Balyoz Davası sürüyor. Dönemin I. Ordu Komutanı, emekli Org. Çetin Doğan, mahkemede bir çıkış yaptı ve şöyle dedi: "Seminer planının yapıldığı tarihlerde (Mart 2003) ben bu ordunun komutanıydım.
Seminere başkanlık yaptım. Bu arkadaşlar emir-komuta zinciri içinde hareket etmişlerdir. Bir suç isnadı varsa bundan sorumlu olan arkadaşlarım değil, benim."
Doğan'ın bu çıkışını salondaki sanıklar alkışladı. Mahkeme Başkanı ise sessiz olunmasını istedi.
Peki, bu mümkün mü?
Yani "Seminerin baş sorumlusu bendim...
Diğerlerini bırakın, beni yargılayın" denebilir mi?
Soruyu mevcut kanunlar çerçevesinde sormuyorum elbette... Böyle bir yargılama vicdani midir, adaletli midir?
Valla ben kuşkuluyum...
Evet, elbette, "emir-komuta zinciri" diye bir mekanizma var. Zincirin alt kısımlarında yer alanlar, hep bu savunmayı yapmıştır: "Ne yapayım, emir böyleydi."
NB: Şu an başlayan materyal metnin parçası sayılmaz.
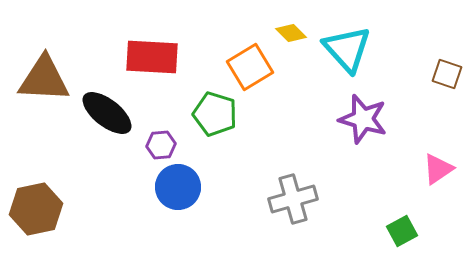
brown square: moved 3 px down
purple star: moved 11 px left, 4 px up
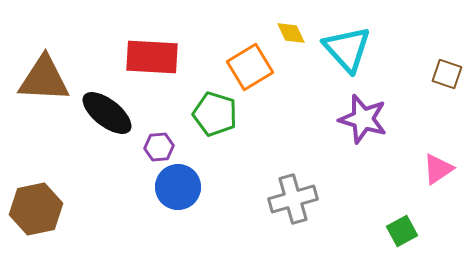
yellow diamond: rotated 20 degrees clockwise
purple hexagon: moved 2 px left, 2 px down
Tamam ama verilen emir, bağlı olduğun kanunlara ve senin görev tanımına uygun muydu arkadaş?
Komutan "Darbe planı hazırla" dedi de... Peki, böyle bir planı hazırlamak senin işin miydi?
Valla kimse kimseyi kandırmasın:
Eğer gerçekten "Balyoz" diye bir darbe planı hazırlandıysa... Katılan herkes az ya da çok suçludur.